Yo no sé por qué me afano en dejarlo todo tirado por ahí cuando estoy solo. ¿Somos los hombres, en oposición a las mujeres, unos animales sucios, desordenados y hasta repugnantes cuando estamos en la intimidad de nuestra sola soledad? O, acaso, es el pedo que tengo atravesado en el alma desde hace ya tantos meses el que me lleva a ese estado de autocompasión; el mismo estado que me hace descubrir en este espacio mis flaquezas más inconfesables.

Claro que cuando vea a mi hijo y a Macarena atravesar la puerta, con su color canela, sus voluptuosidades henchidas de sol, sus historias de arena, mi aletargamiento se irá al carajo y la algarabía invadirá mi pestilente ser hasta convertirme, entonces, en el ser más feliz del planeta. Hasta entonces…

13 agosto, 2007



Capítulo 71


Ahora resulta que la Macarena y el Samuel se van a la playa, sin mí. Claro que me alegro, por ellos, pero me enfurezco de no poder acompañarlos.
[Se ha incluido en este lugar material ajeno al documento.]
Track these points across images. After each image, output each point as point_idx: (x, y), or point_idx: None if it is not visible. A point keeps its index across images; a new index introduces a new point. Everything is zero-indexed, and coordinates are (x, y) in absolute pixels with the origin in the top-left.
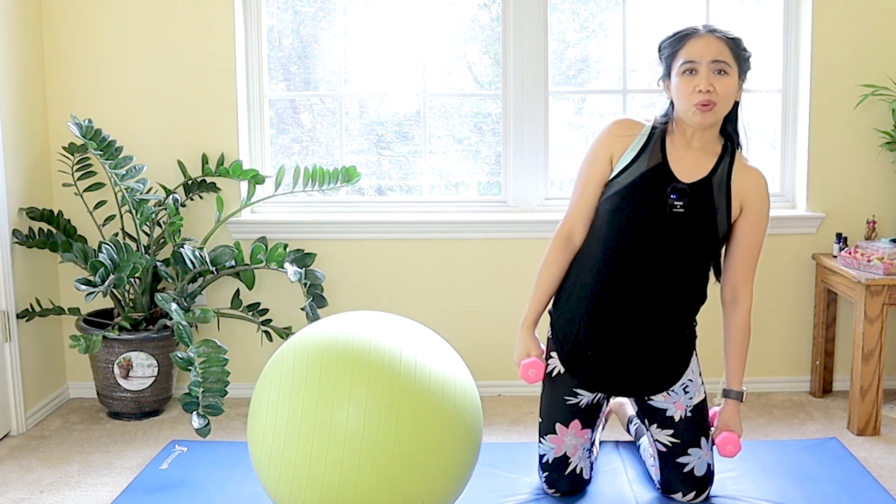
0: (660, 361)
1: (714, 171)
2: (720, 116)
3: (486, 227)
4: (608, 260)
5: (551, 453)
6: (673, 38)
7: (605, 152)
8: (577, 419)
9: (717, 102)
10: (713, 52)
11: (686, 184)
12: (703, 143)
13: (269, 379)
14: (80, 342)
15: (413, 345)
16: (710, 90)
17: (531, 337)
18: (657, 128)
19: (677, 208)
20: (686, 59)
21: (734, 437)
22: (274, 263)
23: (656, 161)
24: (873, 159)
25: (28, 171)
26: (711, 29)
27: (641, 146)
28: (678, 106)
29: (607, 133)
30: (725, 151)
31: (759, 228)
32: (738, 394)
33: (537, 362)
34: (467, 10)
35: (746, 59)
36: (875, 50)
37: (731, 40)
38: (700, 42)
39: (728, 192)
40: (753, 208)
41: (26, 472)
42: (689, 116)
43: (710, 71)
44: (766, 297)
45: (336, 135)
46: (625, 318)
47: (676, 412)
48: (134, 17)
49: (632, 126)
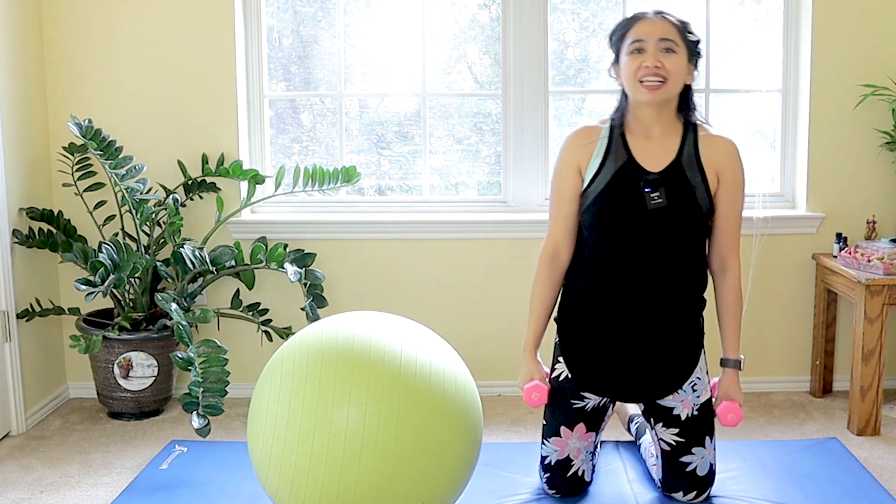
0: (669, 360)
1: (681, 151)
2: (669, 95)
3: (486, 227)
4: (603, 266)
5: (554, 455)
6: (621, 23)
7: (571, 166)
8: (582, 422)
9: (666, 78)
10: (660, 31)
11: (657, 173)
12: (662, 128)
13: (269, 379)
14: (80, 342)
15: (413, 345)
16: (659, 66)
17: (533, 361)
18: (615, 126)
19: (656, 200)
20: (634, 38)
21: (735, 405)
22: (274, 263)
23: (623, 160)
24: (873, 159)
25: (28, 171)
26: (660, 12)
27: (605, 149)
28: (627, 86)
29: (568, 146)
30: (687, 129)
31: (738, 194)
32: (735, 362)
33: (540, 386)
34: (467, 10)
35: (694, 42)
36: (875, 50)
37: (679, 22)
38: (647, 23)
39: (700, 166)
40: (728, 176)
41: (26, 472)
42: (637, 95)
43: (657, 49)
44: (766, 297)
45: (336, 135)
46: (630, 320)
47: (684, 411)
48: (134, 17)
49: (589, 133)
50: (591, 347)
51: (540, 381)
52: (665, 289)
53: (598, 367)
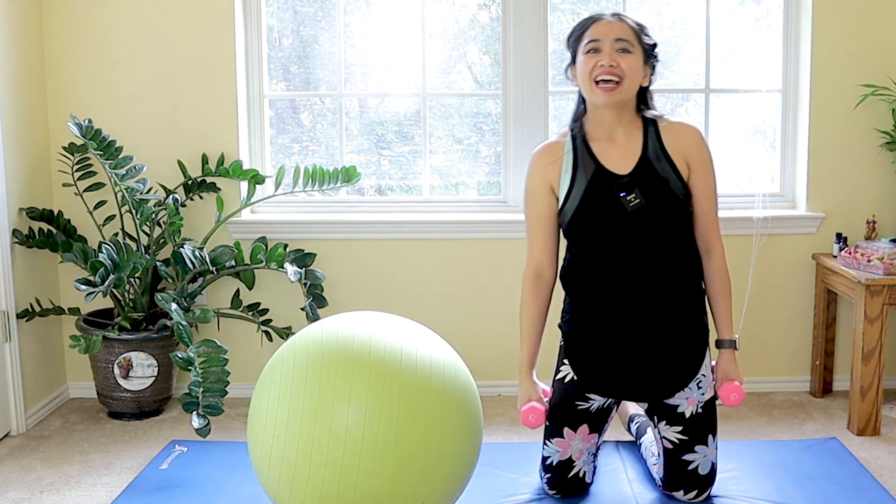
0: (675, 356)
1: (645, 147)
2: (626, 96)
3: (486, 227)
4: (597, 274)
5: (556, 456)
6: (578, 25)
7: (542, 185)
8: (585, 423)
9: (621, 79)
10: (616, 32)
11: (627, 175)
12: (624, 129)
13: (269, 380)
14: (80, 342)
15: (413, 345)
16: (614, 65)
17: (529, 382)
18: (577, 136)
19: (633, 202)
20: (590, 39)
21: (736, 385)
22: (274, 263)
23: (591, 169)
24: (873, 159)
25: (28, 171)
26: (616, 14)
27: (573, 163)
28: (583, 87)
29: (534, 167)
30: (647, 125)
31: (709, 175)
32: (731, 342)
33: (537, 408)
34: (467, 10)
35: (651, 45)
36: (875, 50)
37: (636, 24)
38: (604, 24)
39: (668, 157)
40: (697, 159)
41: (26, 472)
42: (593, 98)
43: (613, 49)
44: (766, 297)
45: (336, 135)
46: (632, 320)
47: (688, 408)
48: (134, 17)
49: (553, 149)
50: (597, 350)
51: (537, 403)
52: (662, 283)
53: (604, 368)
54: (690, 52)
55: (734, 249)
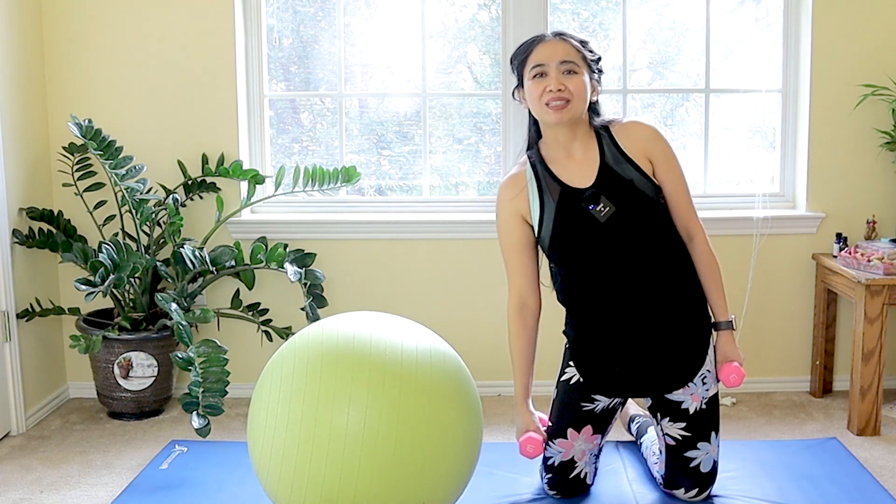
0: (679, 349)
1: (602, 154)
2: (576, 114)
3: (486, 227)
4: (587, 289)
5: (559, 457)
6: (522, 47)
7: (513, 217)
8: (589, 424)
9: (569, 100)
10: (560, 54)
11: (590, 187)
12: (581, 143)
13: (269, 381)
14: (80, 342)
15: (413, 346)
16: (562, 88)
17: (526, 412)
18: (535, 162)
19: (603, 211)
20: (536, 63)
21: (735, 366)
22: (274, 263)
23: (557, 190)
24: (873, 159)
25: (28, 171)
26: (559, 33)
27: (537, 189)
28: (533, 109)
29: (502, 202)
30: (600, 132)
31: (673, 166)
32: (727, 323)
33: (535, 438)
34: (467, 10)
35: (595, 60)
36: (875, 50)
37: (578, 42)
38: (547, 46)
39: (627, 158)
40: (655, 152)
41: (26, 472)
42: (544, 117)
43: (559, 71)
44: (766, 297)
45: (336, 135)
46: (634, 322)
47: (692, 404)
48: (134, 17)
49: (516, 181)
50: (602, 354)
51: (535, 433)
52: (655, 280)
53: (610, 369)
54: (690, 52)
55: (734, 249)
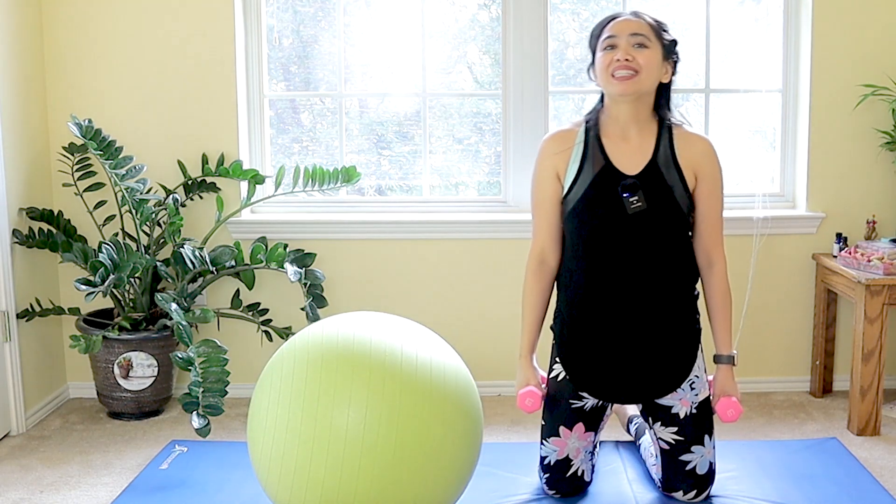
0: (666, 359)
1: (657, 151)
2: (642, 88)
3: (486, 227)
4: (588, 272)
5: (553, 456)
6: (597, 24)
7: (549, 172)
8: (580, 422)
9: (637, 71)
10: (633, 27)
11: (634, 176)
12: (638, 129)
13: (269, 381)
14: (80, 342)
15: (413, 346)
16: (630, 59)
17: (529, 367)
18: (590, 129)
19: (635, 204)
20: (608, 35)
21: (733, 400)
22: (274, 263)
23: (600, 164)
24: (873, 159)
25: (28, 171)
26: (635, 11)
27: (582, 154)
28: (601, 81)
29: (544, 153)
30: (662, 129)
31: (717, 190)
32: (729, 358)
33: (534, 392)
34: (467, 10)
35: (670, 41)
36: (875, 50)
37: (654, 21)
38: (622, 21)
39: (677, 165)
40: (706, 172)
41: (26, 472)
42: (609, 88)
43: (629, 44)
44: (766, 297)
45: (336, 135)
46: (623, 322)
47: (682, 409)
48: (134, 16)
49: (565, 138)
50: (587, 351)
51: (535, 387)
52: (655, 288)
53: (595, 370)
54: (690, 52)
55: (734, 249)
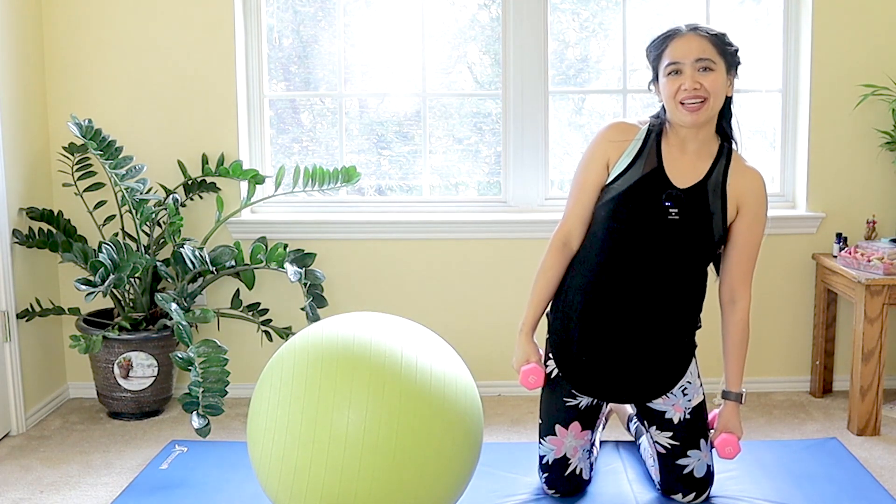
0: (656, 369)
1: (710, 174)
2: (712, 113)
3: (486, 227)
4: (603, 266)
5: (551, 454)
6: (657, 41)
7: (600, 157)
8: (576, 421)
9: (705, 98)
10: (696, 51)
11: (681, 189)
12: (698, 145)
13: (269, 382)
14: (80, 342)
15: (413, 347)
16: (697, 87)
17: (530, 343)
18: (652, 131)
19: (672, 215)
20: (670, 61)
21: (734, 438)
22: (274, 263)
23: (651, 166)
24: (873, 159)
25: (28, 171)
26: (694, 27)
27: (637, 151)
28: (667, 107)
29: (602, 138)
30: (722, 152)
31: (757, 230)
32: (737, 395)
33: (537, 368)
34: (467, 10)
35: (733, 53)
36: (875, 50)
37: (714, 36)
38: (683, 42)
39: (724, 194)
40: (750, 209)
41: (26, 472)
42: (679, 117)
43: (694, 70)
44: (766, 297)
45: (336, 135)
46: (619, 325)
47: (675, 414)
48: (134, 17)
49: (627, 130)
50: (578, 346)
51: (536, 364)
52: (659, 302)
53: (582, 366)
54: None
55: None
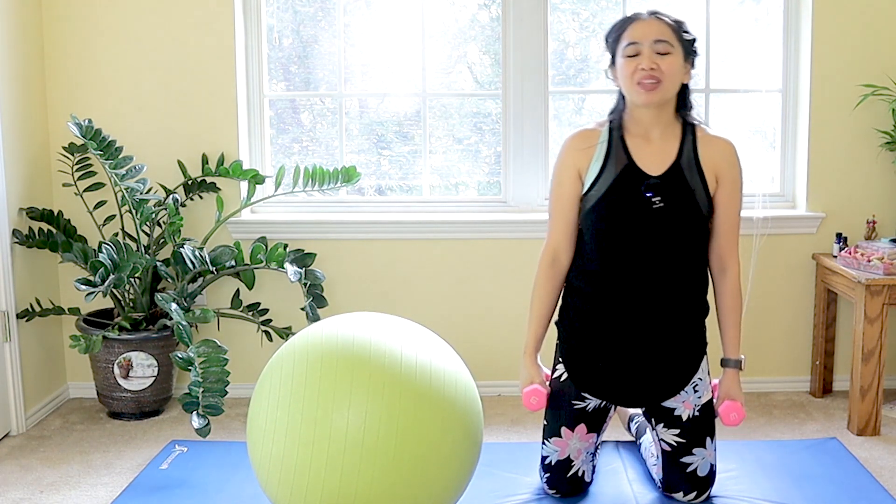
0: (670, 365)
1: (680, 153)
2: (666, 95)
3: (486, 227)
4: (602, 270)
5: (555, 456)
6: (617, 24)
7: (571, 168)
8: (583, 423)
9: (661, 80)
10: (655, 33)
11: (657, 176)
12: (661, 129)
13: (269, 383)
14: (80, 342)
15: (413, 347)
16: (654, 67)
17: (534, 364)
18: (613, 129)
19: (656, 204)
20: (629, 41)
21: (737, 405)
22: (274, 263)
23: (623, 164)
24: (873, 159)
25: (28, 171)
26: (654, 12)
27: (605, 153)
28: (624, 88)
29: (567, 150)
30: (686, 130)
31: (737, 195)
32: (736, 362)
33: (539, 390)
34: (467, 10)
35: (690, 41)
36: (875, 50)
37: (674, 22)
38: (642, 24)
39: (699, 168)
40: (727, 177)
41: (26, 472)
42: (634, 97)
43: (652, 51)
44: (766, 297)
45: (336, 135)
46: (630, 324)
47: (685, 411)
48: (134, 17)
49: (589, 136)
50: (592, 353)
51: (539, 385)
52: (667, 292)
53: (598, 372)
54: None
55: None
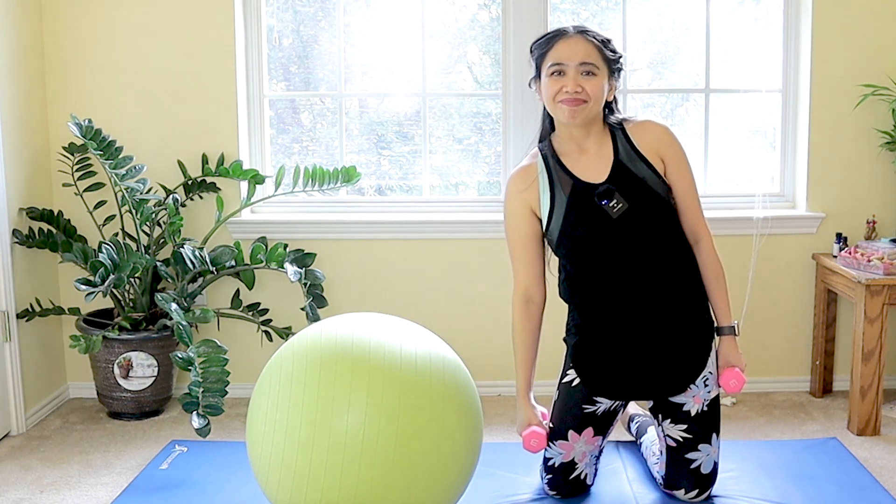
0: (680, 353)
1: (616, 151)
2: (590, 115)
3: (486, 227)
4: (594, 282)
5: (559, 458)
6: (542, 40)
7: (522, 210)
8: (590, 426)
9: (586, 101)
10: (580, 55)
11: (604, 182)
12: (593, 138)
13: (268, 385)
14: (80, 342)
15: (412, 348)
16: (579, 91)
17: (528, 407)
18: (546, 154)
19: (617, 207)
20: (554, 62)
21: (736, 371)
22: (274, 263)
23: (569, 185)
24: (873, 159)
25: (28, 171)
26: (581, 30)
27: (548, 183)
28: (548, 105)
29: (511, 195)
30: (614, 129)
31: (684, 167)
32: (730, 328)
33: (538, 432)
34: (467, 10)
35: (615, 60)
36: (875, 50)
37: (600, 42)
38: (569, 44)
39: (640, 156)
40: (669, 154)
41: (26, 472)
42: (558, 115)
43: (577, 73)
44: (766, 297)
45: (336, 135)
46: (635, 323)
47: (694, 406)
48: (134, 16)
49: (526, 173)
50: (604, 357)
51: (537, 427)
52: (660, 281)
53: (610, 373)
54: (690, 52)
55: (734, 249)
Se van con mi suegra, cosa que me apesta porque tengo la certeza de que mi nombre será mencionado sin cesar, en los peores términos, y cerca, muy cerca de los esponjosos oídos de mi hijo.

Irán a la casa del Notario, hermano de mi suegra, otro personaje que se alegrará de que yo no vaya pues a sus ojos no soy más que un perdedor, opinión que en realidad no está lejos de ser verdad, aunque apeste reconocerlo.
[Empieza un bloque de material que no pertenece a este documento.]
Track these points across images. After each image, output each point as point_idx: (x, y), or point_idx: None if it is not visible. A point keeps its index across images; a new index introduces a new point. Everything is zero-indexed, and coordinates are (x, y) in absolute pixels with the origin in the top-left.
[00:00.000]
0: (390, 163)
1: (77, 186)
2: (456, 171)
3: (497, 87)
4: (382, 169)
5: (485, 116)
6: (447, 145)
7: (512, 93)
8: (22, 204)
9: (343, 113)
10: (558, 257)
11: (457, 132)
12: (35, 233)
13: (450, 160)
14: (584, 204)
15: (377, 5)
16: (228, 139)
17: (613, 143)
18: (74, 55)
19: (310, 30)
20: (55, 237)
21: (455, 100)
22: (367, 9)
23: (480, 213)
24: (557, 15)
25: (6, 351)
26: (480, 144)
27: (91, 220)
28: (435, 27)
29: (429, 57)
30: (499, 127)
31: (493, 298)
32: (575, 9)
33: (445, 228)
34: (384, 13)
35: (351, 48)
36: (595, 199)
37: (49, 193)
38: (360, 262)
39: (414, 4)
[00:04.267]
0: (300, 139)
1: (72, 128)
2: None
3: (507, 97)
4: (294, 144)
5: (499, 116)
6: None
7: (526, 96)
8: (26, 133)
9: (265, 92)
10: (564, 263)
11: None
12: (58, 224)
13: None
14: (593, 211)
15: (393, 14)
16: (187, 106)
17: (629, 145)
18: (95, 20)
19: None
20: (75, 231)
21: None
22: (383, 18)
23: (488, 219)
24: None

Hace más de tres años que no salgo con mi familia a la playa, lugar donde, por cierto, engendramos a Samuel. Pasábamos de los 33 años y para entonces habíamos recorrido cuatro de los cinco continentes. Cuando tomamos la decisión de convertirnos en padres, éramos adultos responsables y solventes. Teníamos grandes planes, como casi todo el mundo a esa edad, y de la manera más absurda y repentina, todo se vino abajo, como para recordarnos la materia de la que están hechos nuestros sueños: de arena, como aquella con la que jugará Samuel en un par de días.

Claro que estoy apestosamente nostálgico, pero sobre todo estoy molesto conmigo mismo por no poder desprenderme de mis obligaciones, o mandar todo para el carajo, e irme con ellos a unas merecidas pero, por ahora, postergadas vacaciones.